ESTATE PLANNING AND MEDICAID PLANNING (Two different things, or one and the same?)
Estate Planning, when done properly, can be much more than just a Will and a power of attorney. It can include trust planning, asset protection planning, and Medicaid planning. In fact, accomplishing traditional estate planning goals while also planning for Medicaid eligibility is becoming more of a concern as our baby boomers age and longevity continues to increase.
Medicaid Planning overviewMost people try to begin planning for Medicaid too late. A common client scenario I see on a monthly or more frequent basis is as follows: "Mother has suddenly taken ill or has fallen and is going to need help we can't provide. We will be moving her to a nursing home in a couple of weeks/months, but she wants to go ahead and transfer her CDs and house to us kids." The family is thinking that if mom makes these transfers it will avoid having to use those assets to pay the nursing home and will protect the assets from the state's right of recovery laws. The family is wrong.

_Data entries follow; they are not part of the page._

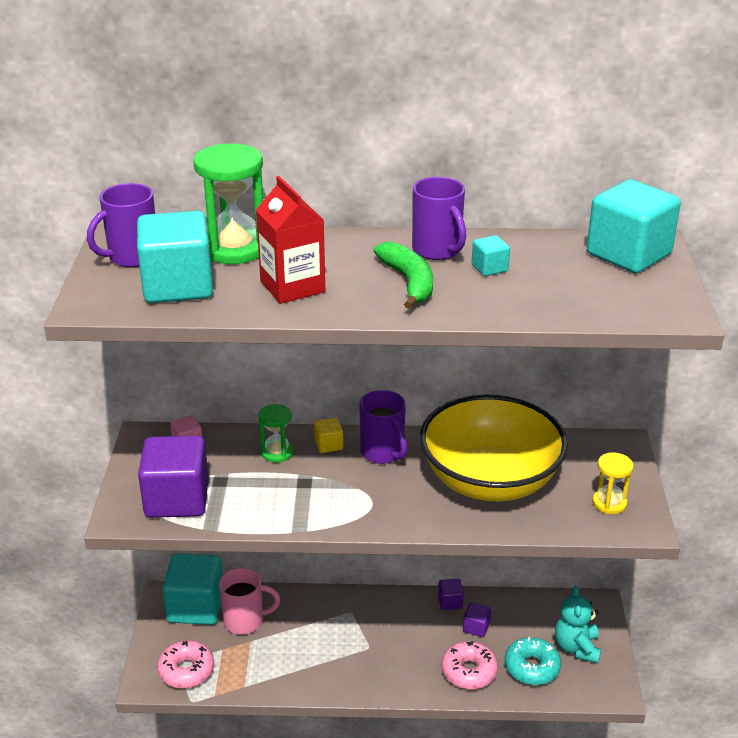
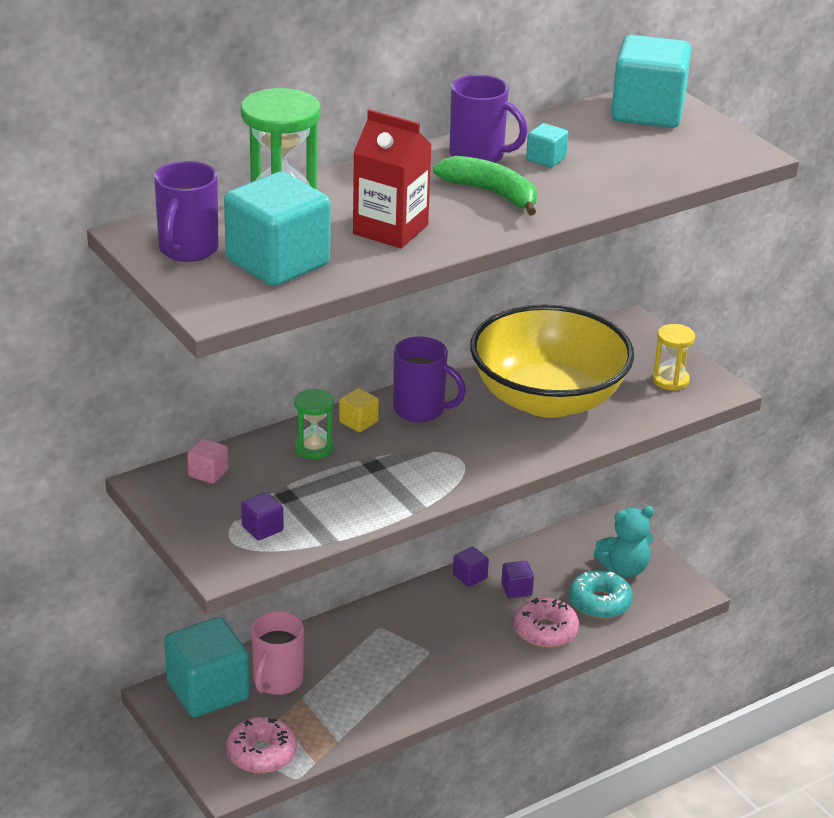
camera: 35 degrees left, 0 degrees up
(177, 499) = (262, 528): purple cube -> purple cube, size x0.44
(245, 621) = (277, 681): pink mug -> pink mug turned 150 degrees clockwise
(576, 648) = (624, 568): turquoise teddy bear -> turquoise teddy bear turned 75 degrees counterclockwise

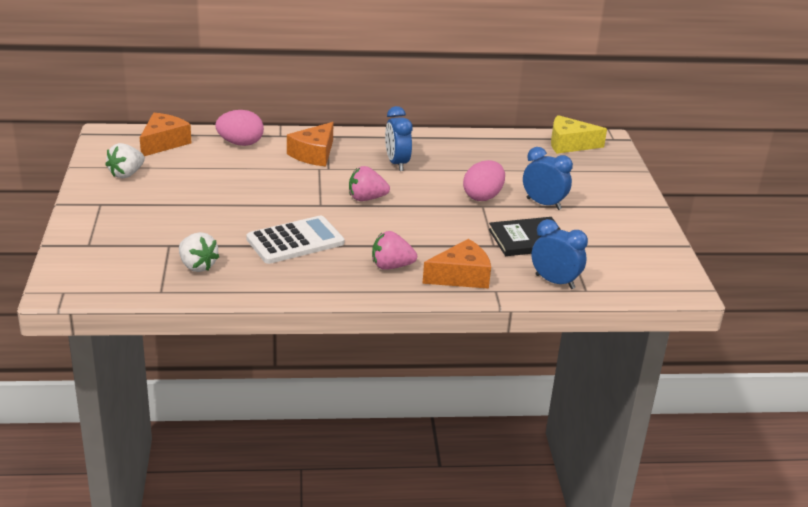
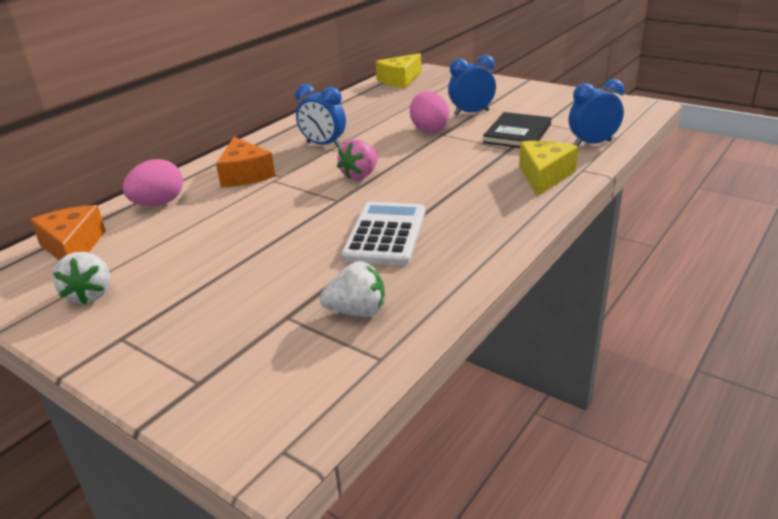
camera: 45 degrees left, 0 degrees up
(391, 266) = (491, 201): pink strawberry -> none
(461, 276) = (544, 176): orange cheese -> yellow cheese

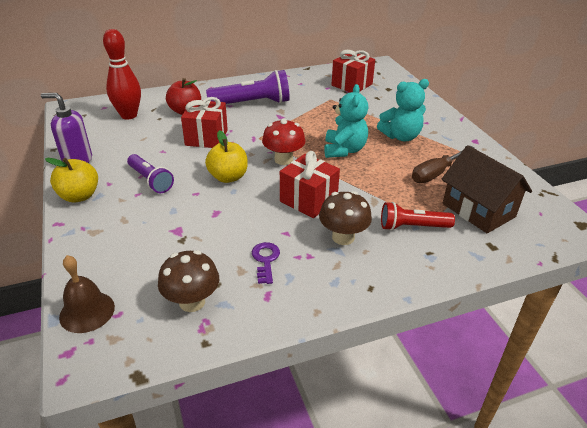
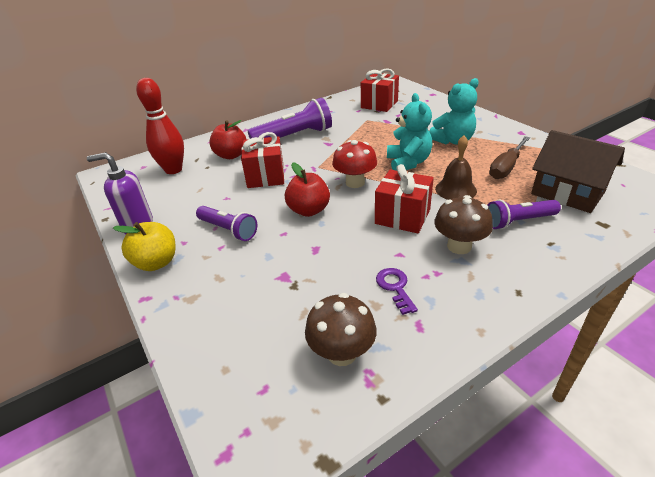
camera: 10 degrees left, 0 degrees up
(87, 311) = (225, 395): brown bell -> brown bell (455, 189)
(228, 177) = (309, 210): yellow apple -> red apple
(412, 227) = (518, 221): red flashlight -> purple flashlight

Here is the problem: Medicaid has a 5 year "look back" period for most transfers of property. Thus, if you were to transfer all of your assets today, these assets would continue to count against you for Medicaid nursing home eligibility for up to 5 years, making you ineligible for Medicaid paid nursing home benefits. (There are some (limited) assets that are currently exempt, and there are some advanced techniques that can be used in limited circumstances, such as where the individual has monthly retirement income of at least a few thousand dollars. These techniques are beyond the scope of this article).
So what is one to do? Who wants to transfer all of their assets to plan for a future contingency that may not occur 5 or more years down the line? But by the same token, who wants to think that their hard earned assets will be claimed by the state rather than pass to their children? This is where Long Term Care Insurance can come into play.
The use of Long Term Care insuranceLong Term Care Insurance...is it right for you? A person's need for LTC insurance depends in part on the individual's total net worth, what he or she has available to spend on assisted living/nursing home needs, what amount of monthly income he or she has, and finally, his or her wishes regarding leaving an inheritance. However, it is more often than not wasted money if purchased at too young of an age, and unaffordable if purchased too late in life. Most people who buy LTC insurance range in age from their early 40s to late 60s.
It is statistically documented that 1/3 - 1/2 of all people will spend some amount of time in a nursing home or assisted living facility, and the likelihood increases with age. Studies have also found that the average nursing home stay is 2.4 years, citing data from the CDC in Atlanta, Georgia. The national average for nursing home care for a private room is nearly $7,500 per month, or about $90,000 per year. The average costs in Georgia and Alabama are approximately $5,500 - $6,000 per month. (See Met Life's 2012 Market Survey, available on-line) Several options exist to use LTC insurance as a planning component of your estate, and a LTC policy can be structured to provide a fixed amount for a year or five or longer. This is an issue which you should discuss with your insurance agent, financial advisor and estate planning attorney.
And here is the added benefit of a LTC policy. If the need for assistance arises, and if between retirement income and the LTC policy you have enough monthly cash flow to private pay the monthly nursing home costs, there is no need to make transfers of assets as you will not even need Medicaid to cover the nursing home costs. Alternatively, as long as you have a LTC policy that would pay for 5 years, you could still transfer all your assets, let the LTC policy kick in, and after 5 years you are outside of the Medicaid lookback window! This allows you to put off any gratuitous transfer as long as possible until it becomes absolutely necessary.
Tax WarningsThere are two particular factors to consider in transferring assets for Medicaid planning. If, for example, Mom transfers her house during life, the recipient receives a "carry over" basis rather than a "step up" in basis to current value as would be the case if inherited at death. In addition, a transfer will cause the loss of any property tax homestead exemption that may be on the house, and may also result in a reassessment by the property taxing authorities, resulting in higher property taxes. These results may be better than the alternative of potentially losing the assets to the state, but these consequences should be considered so that they do not come as a surprise. In addition to these two areas of concern, a transfer of assets will also be a reportable gift such that a federal gift tax return should be filed.